Ministerie van Onderwijs, Cultuur en Wetenschappen

persbericht

Nummer:
146

Directie:
voorlichting

30-10-2001

Status:
informatie

Nieuwe filmregeling zorgt voor max 65% dekking voor nederlandse publieksfilms

Nederlandse publieksfilms kunnen tot 65% dekking krijgen: 50 procent via de aangescherpte Fiscale Investerings Aftrek (FIA) en 15 procent via de nieuwe aanvullende filmregeling. Hiervoor moeten de films aan een aantal criteria voldoen, waaronder de grootte van het productiebudget en de inzet voor promotie en marketing. Met de nieuwe regeling krijgen beleggers rendement op hun investering vanaf het moment dat een film meer dan 35 procent opbrengt in de markt. Met de maatregelen die golden tot 2000 lag deze grens op 30 procent. Voor films die niet in aanmerking komen voor de nieuwe regeling ligt de grens op 50 procent. De extra 15 procent van de nieuwe regeling moet ervoor zorgen dat middelgrote risicovolle Nederlandse publieksfilms aantrekkelijk blijven voor beleggers. Dit schrijft staatssecretaris Van der Ploeg van Cultuur in een brief aan de Tweede Kamer over een nieuwe regeling voor de financiering van Nederlandse publieksfilms.. De regeling maakt deel uit van een pakket fiscale en andere stimuleringsmaatregelen voor 2002 en 2003, waaronder de FIA en de willekeurige afschrijving op films. Dit filmbeleid is erop gericht om de filminfrastructuur in Nederland te versterken door het verruimen van het productievolume en het aantrekken van durfkapitaal voor publieksfilms. Vorig jaar is gebleken dat het noodzakelijk was de regels van het filmbeleid aan te scherpen. Dat heeft ertoe geleid dat het budget voor de komende jaren is gemaximaliseerd en dat wijzigingen in de fiscale criteria zijn aangebracht. Tegelijkertijd bleek dat het noodzakelijk is de Nederlandse filmindustrie te stimuleren door meer aandacht te besteden aan marketing en promotie van Nederlandse publieksfilms. De bijdrage via de nieuwe regeling is onder meer hiervoor bedoeld.

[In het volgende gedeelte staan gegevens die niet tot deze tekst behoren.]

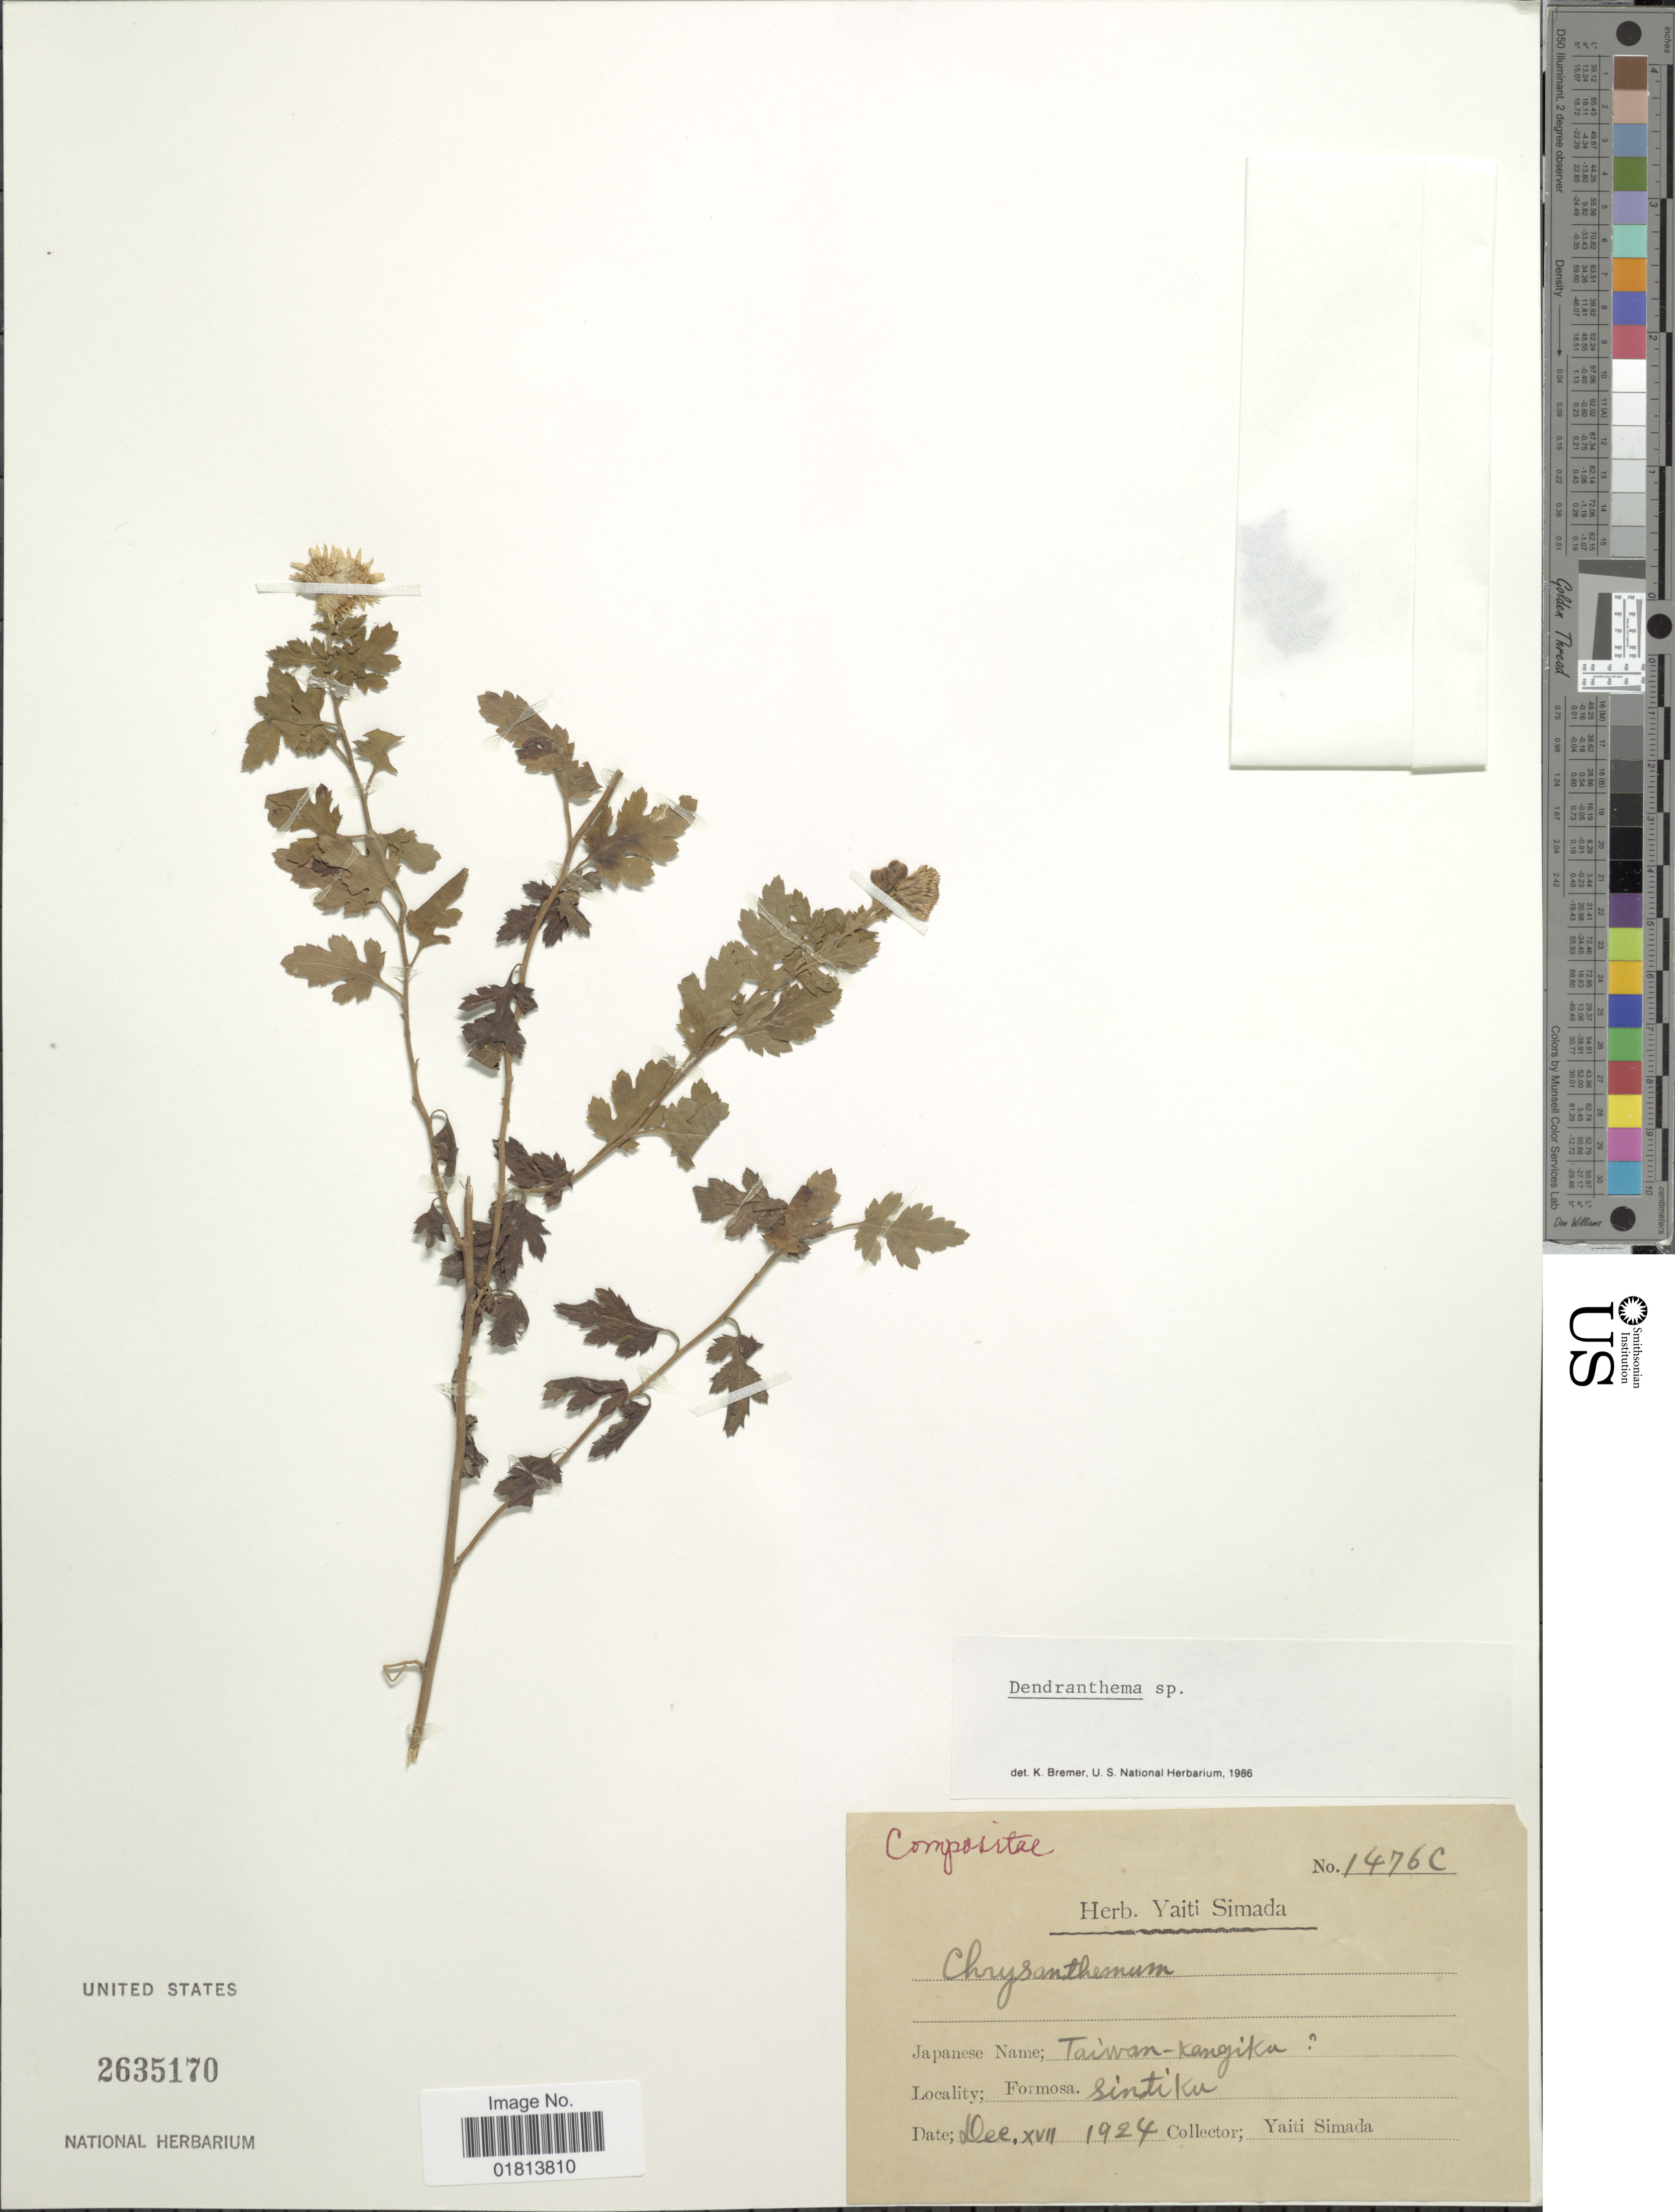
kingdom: Plantae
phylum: Tracheophyta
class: Magnoliopsida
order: Asterales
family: Asteraceae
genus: Dendranthema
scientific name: Dendranthema sp.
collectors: Y. Simada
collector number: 1476C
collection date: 1924-12-17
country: Taiwan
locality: Formosa, Sintiku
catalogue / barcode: US 2635170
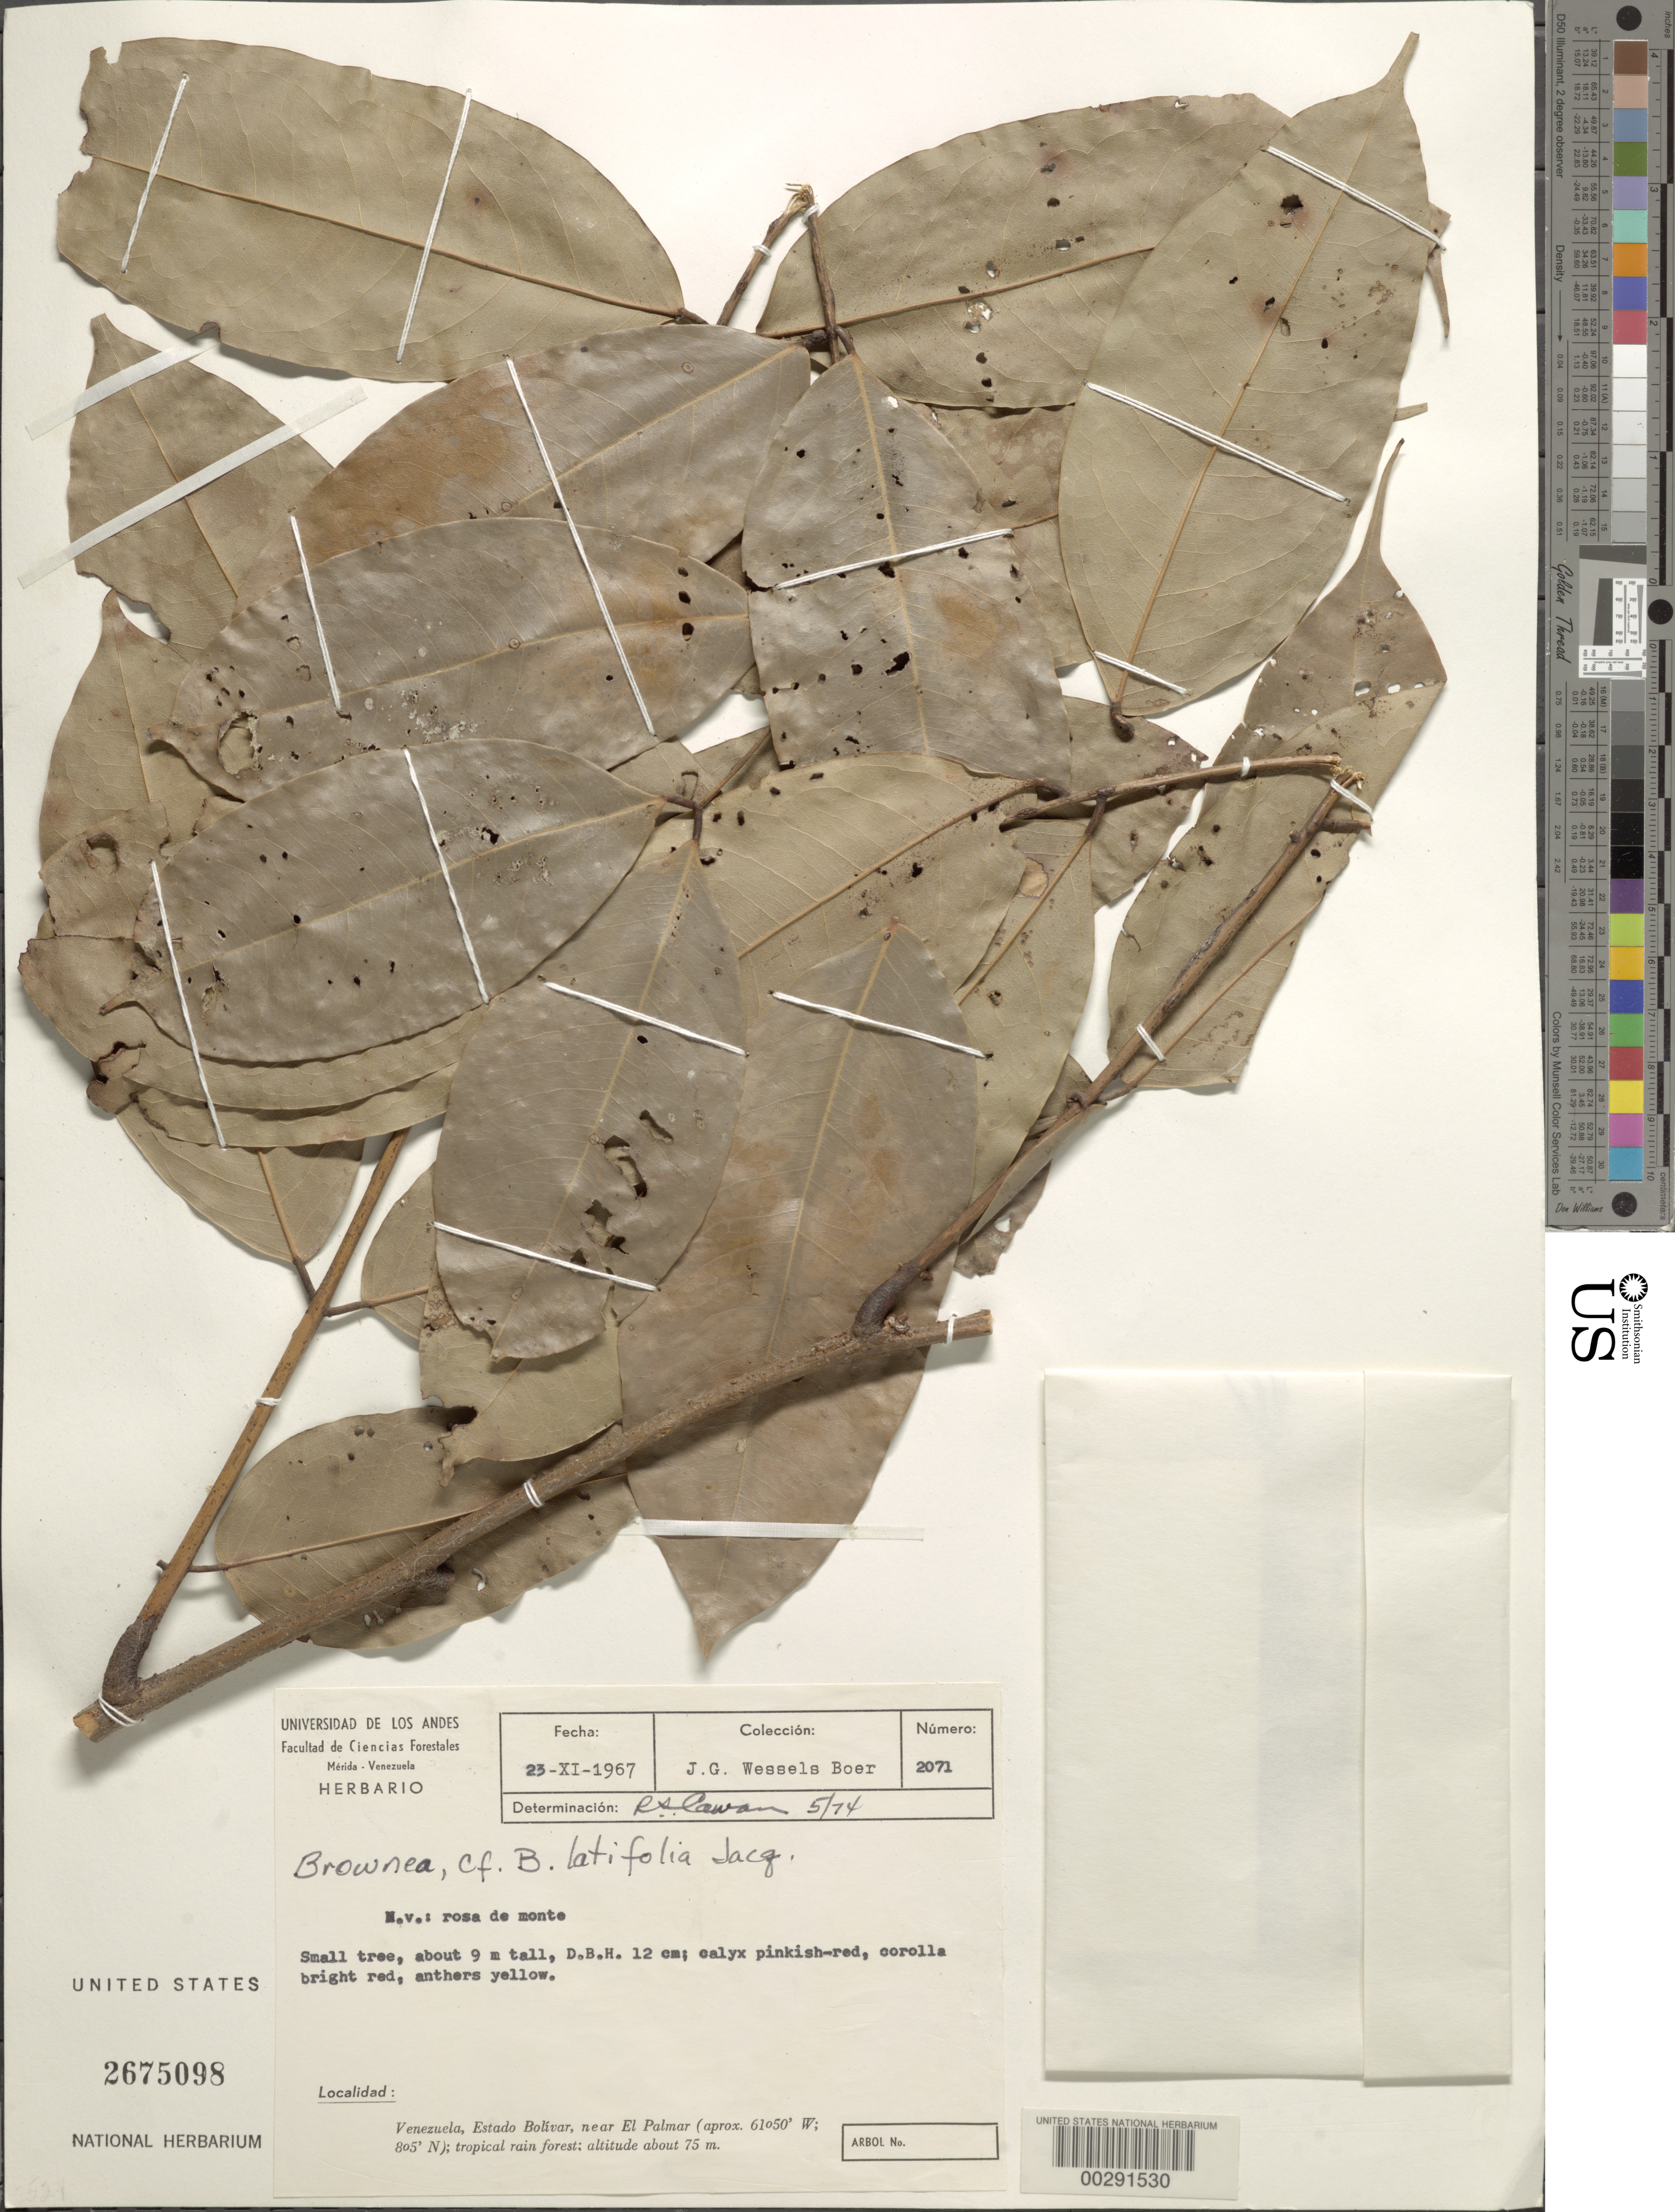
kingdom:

Het Nederlands Fonds voor de Film zal de aanvullende regeling, die op
1 januari 2002 van start moet gaan, uitvoeren. Voor de regeling is in 2002 en 2003 15 miljoen gulden (6,8 Euro) per jaar beschikbaar. Dit budget komt boven op het geld (50 miljoen gulden; 22,7 miljoen Euro) dat voor de fiscale maatregelen met ingang van 2002 beschikbaar is. De regeling is ontwikkeld in overleg met het Nederlands Fonds voor de Film en de Federatie voor de Film.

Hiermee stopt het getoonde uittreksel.